# YOUR ASSIGNMENT
Answer these from the mailing-list excerpt on HMP, CLI and QAPI:
(a) Which two older schema languages are called less powerful than QAPI?
(b) What stage has specifying the CLI in QAPI not progressed beyond?
(c) Which deprecated QemuOpts feature could be dropped in 6.2?

─── STUDY TEXT

Am 07.10.2021 um 13:06 hat Markus Armbruster geschrieben:
> >> >> > HMP in contrast means separate code for every command, or translated to
> >> >> > the CLI for each command line option. HMP is not defined in QAPI, it's
> >> >> > a separate thing that just happens to call into QAPI-based QMP code in
> >> >> > the common case.
> >> >> >
> >> >> > Is this what you have in mind for non-JSON command line options?
> >> >> 
> >> >> We should separate the idea "HMP wraps around QMP" from its
> >> >> implementation as handwritten, boilerplate-heavy code.
> >> >> 
> >> >> All but the latest, QAPI-based CLI options work pretty much like HMP: a
> >> >> bit of code generation (hxtool), a mix of common and ad hoc parsers,
> >> >> boring handwritten code to translate from parse tree to internal C
> >> >> interfaces (which are often QMP command handlers), and to stitch it all
> >> >> together.
> >> >> 
> >> >> Reducing the amount of boring handwritten code is equally desirable for
> >> >> HMP and CLI.
> >> >> 
> >> >> So is specifying the interface in QAPI instead of older, less powerful
> >> >> schema languages like hxtool and QemuOpts.
> >> >> 
> >> >> There are at least three problems:
> >> >> 
> >> >> 1. Specifying CLI in QAPI hasn't progressed beyond the proof-of-concept
> >> >> stage.
> >> >> 
> >> >> 2. Backward compatibility issues and doubts have defeated attempts to
> >> >> replace gnarly stuff, in particular QemuOpts.
> >> >> 
> >> >> 3. How to best bridge abstract syntax differences has been unclear.
> >> >> Whether the differences are historical accidents or intentional for ease
> >> >> of human use doesn't matter.
> >> >> 
> >> >> Aliases feel like a contribution towards solving 3.
> >> >> 
> >> >> I don't think 1. is particularly difficult.  It's just a big chunk of
> >> >> work that isn't really useful without solutions for 2. and 3.
> >> >> 
> >> >> To me, 2. feels intractable head on.  Perhaps we better bypass the
> >> >> problem by weakening the compatibility promise like we did for HMP.
> >> >
> >> > Can we define 2 in a bit more specific terms? I feel the biggest part
> >> > of 2 is actually 3.
> >> >
> >> > You mention QemuOpts, but how commonly are the potentially problematic
> >> > features of it even used? Short booleans are deprecated and could be
> >> > dropped in 6.2. merge_lists may or may not have to be replicated.

──────
─── EXTRACTED MATERIAL

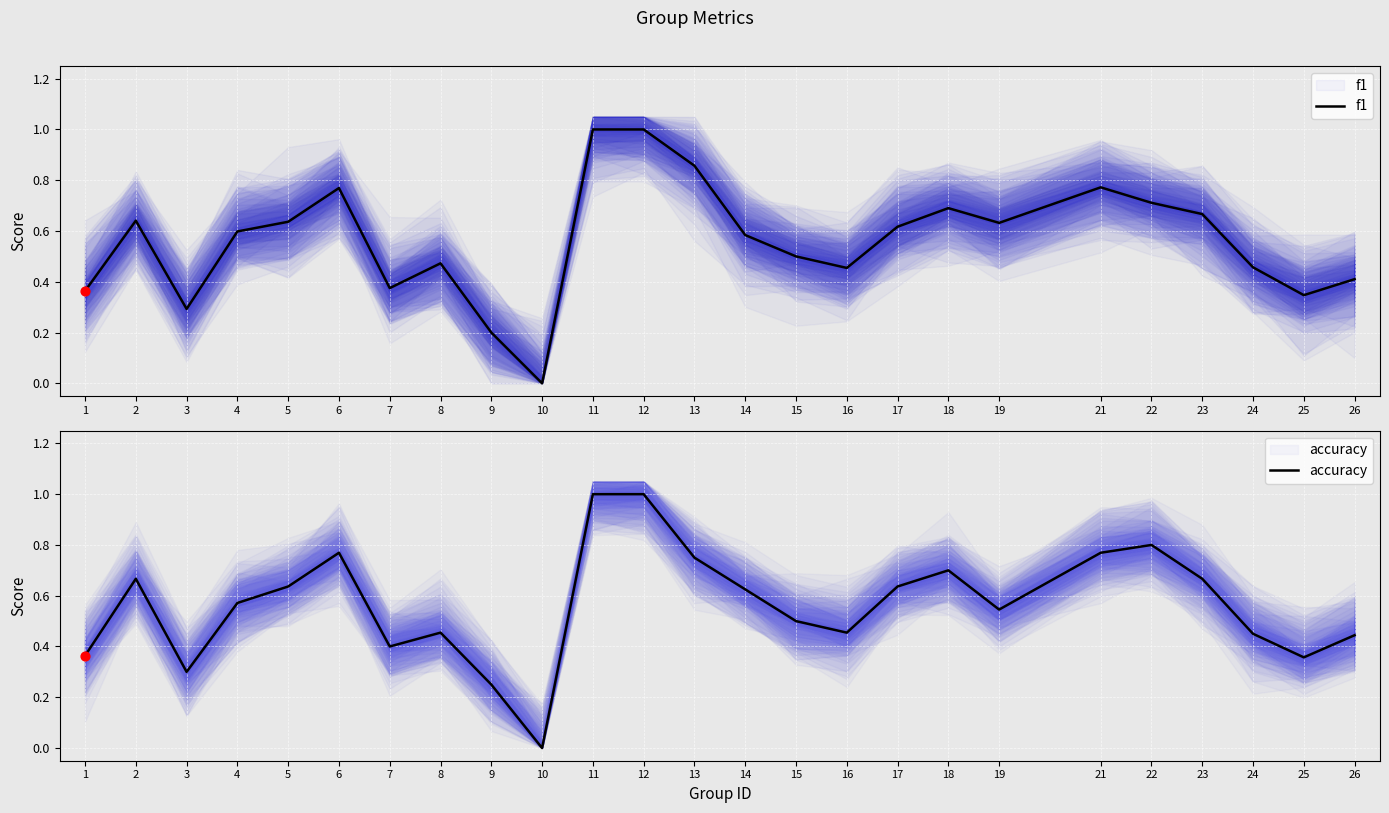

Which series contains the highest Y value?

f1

──────
─── EXTRACTED MATERIAL

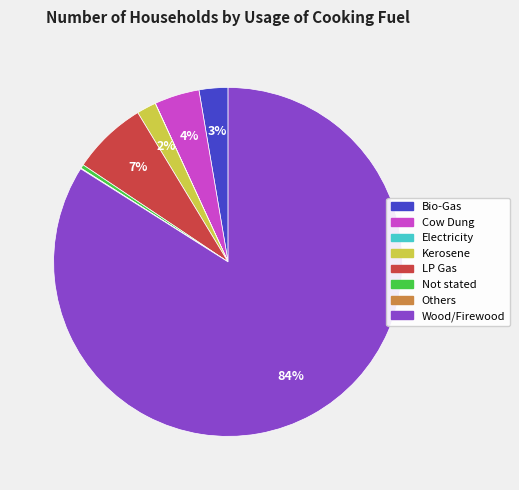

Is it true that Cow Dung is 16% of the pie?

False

──────

# TASK RESPONSE
(a) hxtool and QemuOpts
(b) The proof-of-concept stage
(c) Short booleans